Honoring parents in the QuranAll of that is mentioned in many texts of the Quran and Sunnah Prophetic traditions). 
For example, Allah says (interpretation of the meaning): 
“And We have enjoined on man to be dutiful and kind to his parents” [al-Ahqaf 46:15] 
“And your Lord has decreed that you worship none but Him. And that you be dutiful to your parents. If one of them or both of them attain old age in your life, say not to them a word of disrespect, nor shout at them but address them in terms of honor.
And lower unto them the wing of submission and humility through mercy, and say: ‘My Lord! Bestow on them Your Mercy as they did bring me up when I was young’” [al-Isra 17:23, 24]

Honoring parents in the SunnahIbn Majah (2781) narrated that Mu’awiyah ibn Jahimiah al-Sulami (may Allah be pleased with him) said: I came to the Messenger of Allah (peace and blessings of Allah be upon him) and said: O Messenger of Allah, I want to go for jihad (battle) with you, seeking thereby the Face of Allah and the Hereafter. He said, “Woe to you! Is your mother still alive?” I said, Yes. He said, “Go back and honor her.” Then I approached him from the other side and said: O Messenger of Allah, I want to go for jihad with you, seeking thereby the Face of Allah and the Hereafter.

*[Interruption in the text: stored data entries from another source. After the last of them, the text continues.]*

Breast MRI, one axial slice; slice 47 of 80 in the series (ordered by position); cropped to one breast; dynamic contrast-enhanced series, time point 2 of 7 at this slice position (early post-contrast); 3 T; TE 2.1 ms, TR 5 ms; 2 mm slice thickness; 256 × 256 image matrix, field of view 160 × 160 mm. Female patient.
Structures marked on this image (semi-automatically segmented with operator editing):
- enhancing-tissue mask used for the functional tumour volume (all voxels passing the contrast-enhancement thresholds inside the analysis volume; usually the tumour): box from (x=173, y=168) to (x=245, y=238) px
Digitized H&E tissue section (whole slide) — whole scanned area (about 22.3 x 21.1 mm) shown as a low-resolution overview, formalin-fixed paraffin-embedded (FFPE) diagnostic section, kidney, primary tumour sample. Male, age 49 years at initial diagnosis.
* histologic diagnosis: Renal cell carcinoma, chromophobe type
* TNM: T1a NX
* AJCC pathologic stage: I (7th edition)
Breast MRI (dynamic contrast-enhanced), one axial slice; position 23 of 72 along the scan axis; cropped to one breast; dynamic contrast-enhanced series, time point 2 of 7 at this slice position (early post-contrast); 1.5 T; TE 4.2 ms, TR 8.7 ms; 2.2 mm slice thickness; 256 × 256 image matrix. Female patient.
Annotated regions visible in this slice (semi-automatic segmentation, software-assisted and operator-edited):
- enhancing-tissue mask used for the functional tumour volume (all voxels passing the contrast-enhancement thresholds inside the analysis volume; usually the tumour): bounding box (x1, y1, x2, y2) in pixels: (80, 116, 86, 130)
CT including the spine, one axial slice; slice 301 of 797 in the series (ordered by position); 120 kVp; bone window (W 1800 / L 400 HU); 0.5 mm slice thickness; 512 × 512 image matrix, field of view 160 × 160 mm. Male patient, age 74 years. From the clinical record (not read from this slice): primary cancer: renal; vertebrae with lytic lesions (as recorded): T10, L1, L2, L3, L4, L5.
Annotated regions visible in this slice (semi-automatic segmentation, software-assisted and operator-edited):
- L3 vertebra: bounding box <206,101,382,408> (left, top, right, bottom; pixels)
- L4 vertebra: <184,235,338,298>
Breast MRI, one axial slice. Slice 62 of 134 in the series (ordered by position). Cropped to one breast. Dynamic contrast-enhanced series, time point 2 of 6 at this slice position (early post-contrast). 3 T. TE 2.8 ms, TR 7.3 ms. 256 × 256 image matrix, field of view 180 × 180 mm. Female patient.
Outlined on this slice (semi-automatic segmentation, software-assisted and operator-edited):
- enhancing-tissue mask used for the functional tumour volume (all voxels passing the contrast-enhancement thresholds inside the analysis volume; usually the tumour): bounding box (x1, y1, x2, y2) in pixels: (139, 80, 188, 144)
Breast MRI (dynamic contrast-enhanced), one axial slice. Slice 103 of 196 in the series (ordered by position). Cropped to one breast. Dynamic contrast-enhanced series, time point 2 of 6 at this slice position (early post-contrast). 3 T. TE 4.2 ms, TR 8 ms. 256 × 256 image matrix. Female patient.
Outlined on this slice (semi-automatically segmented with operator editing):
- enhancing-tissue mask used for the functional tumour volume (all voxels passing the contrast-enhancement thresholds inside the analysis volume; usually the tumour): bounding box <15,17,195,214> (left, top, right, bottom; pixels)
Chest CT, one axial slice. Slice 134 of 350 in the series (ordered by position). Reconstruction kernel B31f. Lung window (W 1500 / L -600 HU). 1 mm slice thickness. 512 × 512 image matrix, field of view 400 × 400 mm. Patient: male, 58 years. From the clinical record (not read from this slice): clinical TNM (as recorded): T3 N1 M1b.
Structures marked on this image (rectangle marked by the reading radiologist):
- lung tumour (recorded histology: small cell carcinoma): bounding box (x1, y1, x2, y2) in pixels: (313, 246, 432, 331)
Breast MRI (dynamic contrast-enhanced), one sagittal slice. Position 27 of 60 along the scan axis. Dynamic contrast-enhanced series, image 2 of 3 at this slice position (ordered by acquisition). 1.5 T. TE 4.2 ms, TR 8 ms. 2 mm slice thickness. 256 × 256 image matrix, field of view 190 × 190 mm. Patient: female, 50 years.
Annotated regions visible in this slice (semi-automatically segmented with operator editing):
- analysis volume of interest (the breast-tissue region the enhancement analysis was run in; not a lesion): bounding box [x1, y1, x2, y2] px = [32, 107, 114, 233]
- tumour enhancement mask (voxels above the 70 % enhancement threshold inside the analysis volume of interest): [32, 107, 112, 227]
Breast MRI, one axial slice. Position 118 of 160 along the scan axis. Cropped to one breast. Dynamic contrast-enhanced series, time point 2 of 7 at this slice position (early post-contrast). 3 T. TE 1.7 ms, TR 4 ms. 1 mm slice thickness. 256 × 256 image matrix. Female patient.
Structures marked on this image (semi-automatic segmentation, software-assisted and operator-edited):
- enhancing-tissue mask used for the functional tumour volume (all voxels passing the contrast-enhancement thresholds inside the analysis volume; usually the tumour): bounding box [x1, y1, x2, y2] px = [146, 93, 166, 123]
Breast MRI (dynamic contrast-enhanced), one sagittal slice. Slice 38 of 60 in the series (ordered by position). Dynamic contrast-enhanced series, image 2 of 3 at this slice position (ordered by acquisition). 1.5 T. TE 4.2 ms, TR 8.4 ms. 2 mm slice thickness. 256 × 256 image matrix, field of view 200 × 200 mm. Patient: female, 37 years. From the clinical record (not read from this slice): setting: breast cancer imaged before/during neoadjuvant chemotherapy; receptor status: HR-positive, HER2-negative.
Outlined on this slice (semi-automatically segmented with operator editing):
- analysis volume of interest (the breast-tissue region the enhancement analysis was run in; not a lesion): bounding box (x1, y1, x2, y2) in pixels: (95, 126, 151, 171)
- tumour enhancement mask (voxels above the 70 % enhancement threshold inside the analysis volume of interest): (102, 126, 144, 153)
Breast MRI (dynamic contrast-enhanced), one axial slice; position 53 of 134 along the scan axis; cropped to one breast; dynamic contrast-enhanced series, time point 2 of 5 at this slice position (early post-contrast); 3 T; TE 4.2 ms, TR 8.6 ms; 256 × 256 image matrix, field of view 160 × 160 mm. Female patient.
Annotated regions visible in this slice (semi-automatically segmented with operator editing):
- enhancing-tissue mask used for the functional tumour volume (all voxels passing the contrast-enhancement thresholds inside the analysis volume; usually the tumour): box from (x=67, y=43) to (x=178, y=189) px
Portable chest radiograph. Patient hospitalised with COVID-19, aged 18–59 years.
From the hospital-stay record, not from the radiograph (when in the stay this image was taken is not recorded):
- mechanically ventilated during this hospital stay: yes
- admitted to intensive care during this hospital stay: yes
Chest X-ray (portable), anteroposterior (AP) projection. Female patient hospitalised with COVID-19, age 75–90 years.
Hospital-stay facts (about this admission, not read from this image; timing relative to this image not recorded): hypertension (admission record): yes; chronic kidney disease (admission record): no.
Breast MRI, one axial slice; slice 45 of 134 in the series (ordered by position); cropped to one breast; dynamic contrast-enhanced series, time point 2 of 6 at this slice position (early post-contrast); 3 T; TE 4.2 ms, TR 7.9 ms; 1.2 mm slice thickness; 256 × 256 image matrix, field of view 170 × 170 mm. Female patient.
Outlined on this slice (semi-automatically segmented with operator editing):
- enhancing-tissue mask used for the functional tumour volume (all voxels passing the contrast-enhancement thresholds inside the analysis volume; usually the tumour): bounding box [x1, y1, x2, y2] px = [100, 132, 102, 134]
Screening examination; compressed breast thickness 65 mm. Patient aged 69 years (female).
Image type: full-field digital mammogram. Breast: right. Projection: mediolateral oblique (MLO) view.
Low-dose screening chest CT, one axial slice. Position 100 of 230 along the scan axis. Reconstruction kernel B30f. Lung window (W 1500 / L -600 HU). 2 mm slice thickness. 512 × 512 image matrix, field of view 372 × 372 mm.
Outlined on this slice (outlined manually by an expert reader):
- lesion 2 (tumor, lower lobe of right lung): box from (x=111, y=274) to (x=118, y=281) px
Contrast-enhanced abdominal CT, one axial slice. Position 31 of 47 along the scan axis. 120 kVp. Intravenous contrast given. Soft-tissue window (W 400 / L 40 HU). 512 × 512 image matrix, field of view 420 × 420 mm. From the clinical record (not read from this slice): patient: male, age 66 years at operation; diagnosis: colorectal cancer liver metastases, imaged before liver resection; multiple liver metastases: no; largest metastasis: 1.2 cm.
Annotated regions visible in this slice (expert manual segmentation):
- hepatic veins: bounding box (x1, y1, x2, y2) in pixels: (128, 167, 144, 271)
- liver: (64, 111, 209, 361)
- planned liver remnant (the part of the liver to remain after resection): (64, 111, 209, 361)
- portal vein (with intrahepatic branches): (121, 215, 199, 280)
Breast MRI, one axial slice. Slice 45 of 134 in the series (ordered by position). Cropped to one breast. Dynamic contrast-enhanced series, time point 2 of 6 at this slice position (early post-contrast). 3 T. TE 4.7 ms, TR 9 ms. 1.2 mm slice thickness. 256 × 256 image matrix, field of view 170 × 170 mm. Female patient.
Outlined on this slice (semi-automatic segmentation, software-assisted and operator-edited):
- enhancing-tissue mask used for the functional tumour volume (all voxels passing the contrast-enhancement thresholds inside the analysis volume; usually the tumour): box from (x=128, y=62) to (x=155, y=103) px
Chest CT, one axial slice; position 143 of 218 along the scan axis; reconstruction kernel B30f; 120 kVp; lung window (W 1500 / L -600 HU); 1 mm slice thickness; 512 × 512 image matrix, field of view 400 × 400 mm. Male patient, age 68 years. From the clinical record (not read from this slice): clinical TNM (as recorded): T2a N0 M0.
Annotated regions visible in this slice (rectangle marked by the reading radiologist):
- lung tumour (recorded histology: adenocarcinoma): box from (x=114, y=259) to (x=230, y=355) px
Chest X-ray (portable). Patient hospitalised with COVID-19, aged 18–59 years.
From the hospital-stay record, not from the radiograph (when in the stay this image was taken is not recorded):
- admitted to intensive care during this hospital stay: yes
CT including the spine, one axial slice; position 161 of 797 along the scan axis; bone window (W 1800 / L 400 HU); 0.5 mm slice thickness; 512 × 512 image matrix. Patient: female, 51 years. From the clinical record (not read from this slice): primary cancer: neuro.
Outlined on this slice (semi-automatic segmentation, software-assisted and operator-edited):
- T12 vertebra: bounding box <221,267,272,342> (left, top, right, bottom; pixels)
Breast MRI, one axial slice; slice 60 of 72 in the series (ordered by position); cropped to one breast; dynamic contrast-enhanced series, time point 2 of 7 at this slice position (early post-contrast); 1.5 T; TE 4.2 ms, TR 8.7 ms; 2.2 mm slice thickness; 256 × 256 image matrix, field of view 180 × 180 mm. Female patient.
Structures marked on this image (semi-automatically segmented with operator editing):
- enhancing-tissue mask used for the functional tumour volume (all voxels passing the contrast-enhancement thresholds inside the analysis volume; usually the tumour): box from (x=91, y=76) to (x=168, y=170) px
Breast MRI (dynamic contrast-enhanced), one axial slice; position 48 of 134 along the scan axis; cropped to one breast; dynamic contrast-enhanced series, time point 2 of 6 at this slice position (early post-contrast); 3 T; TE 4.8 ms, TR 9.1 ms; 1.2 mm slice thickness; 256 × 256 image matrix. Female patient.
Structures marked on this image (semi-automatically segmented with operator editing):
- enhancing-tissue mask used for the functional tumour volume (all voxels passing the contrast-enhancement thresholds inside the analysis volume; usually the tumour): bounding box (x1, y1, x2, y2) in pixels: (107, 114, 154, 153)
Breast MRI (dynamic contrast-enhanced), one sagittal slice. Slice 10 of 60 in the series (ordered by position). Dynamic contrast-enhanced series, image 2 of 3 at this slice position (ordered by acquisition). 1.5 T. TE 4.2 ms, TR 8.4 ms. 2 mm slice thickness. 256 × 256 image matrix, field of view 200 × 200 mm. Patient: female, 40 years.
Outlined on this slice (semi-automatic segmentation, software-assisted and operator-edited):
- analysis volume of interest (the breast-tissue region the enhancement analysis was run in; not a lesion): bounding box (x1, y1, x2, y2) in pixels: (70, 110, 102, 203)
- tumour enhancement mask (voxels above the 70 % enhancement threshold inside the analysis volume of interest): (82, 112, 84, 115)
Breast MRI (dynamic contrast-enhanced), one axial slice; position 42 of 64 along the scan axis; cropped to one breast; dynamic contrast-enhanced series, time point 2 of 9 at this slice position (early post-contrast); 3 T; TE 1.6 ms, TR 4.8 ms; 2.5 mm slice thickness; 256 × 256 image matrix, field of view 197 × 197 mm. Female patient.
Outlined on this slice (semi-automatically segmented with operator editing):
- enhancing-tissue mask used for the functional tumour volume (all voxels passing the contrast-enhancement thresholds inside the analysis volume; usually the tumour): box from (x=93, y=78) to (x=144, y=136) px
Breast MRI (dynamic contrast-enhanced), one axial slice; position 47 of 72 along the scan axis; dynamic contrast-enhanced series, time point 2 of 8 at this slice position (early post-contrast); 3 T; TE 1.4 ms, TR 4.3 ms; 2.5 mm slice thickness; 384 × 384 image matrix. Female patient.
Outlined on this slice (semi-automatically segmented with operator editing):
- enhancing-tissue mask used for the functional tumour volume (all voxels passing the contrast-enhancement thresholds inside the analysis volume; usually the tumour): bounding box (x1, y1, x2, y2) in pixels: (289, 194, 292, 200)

He said, “Woe to you! Is your mother still alive?” I said, Yes. He said, “Go back and honor her.” Then I approached him from in front and said, O Messenger of Allah, I want to go for jihad with you, seeking thereby the Face of Allah and the Hereafter. He said, “Woe to you! Is your mother still alive?” I said, Yes. He said, “Go back and honor her (lit. stay by her feet), for there is Paradise.” (Classed as sahih by al-Albani in Sahih Sunan Ibn Majah. It was also narrated by al-Nasai with the words: “Stay with her for Paradise is beneath her feet.”) 

Al-Bukhari (5971) and Muslim (2548) narrated that Abu Hurayrah (may Allah be pleased with him) said: A man came to the Messenger of Allah (peace and blessings of Allah be upon him) and said: “O Messenger of Alaah, who is most deserving of my good company?” He said: “Your mother.” He said: “Then who?” He said: “Your mother.” He said: “Then who?” He said: “Your mother.” He said: “Then who?” He said: “Then your father.” 

And the Prophet (peace and blessings of Allah be upon him) said: “I urge you to treat women well.” (Narrated by al-Bukhari, 331; Muslim, 1468) 

And the Prophet (peace and blessings of Allah be upon him) said: “The best of you is the one who is best to his wife, and I am the best of you to my wives.” (Narrated by al-Tirmidhi, 3895; Ibn Majah, 1977; classed as sahih by al-Albani in Sahih al-Tirmidhi) 

The Prophet (peace and blessings of Allah be upon him) said: “Women are the twin halves of men.” (Narrated by Abu Dawood in his Sunan, 236, from the hadeeth of ‘Aa’ishah; classed as saheeh by al-Albaani in Saheeh Abi Dawood, 216). 

And Allah knows best.
May Allah bless our Prophet Muhammed.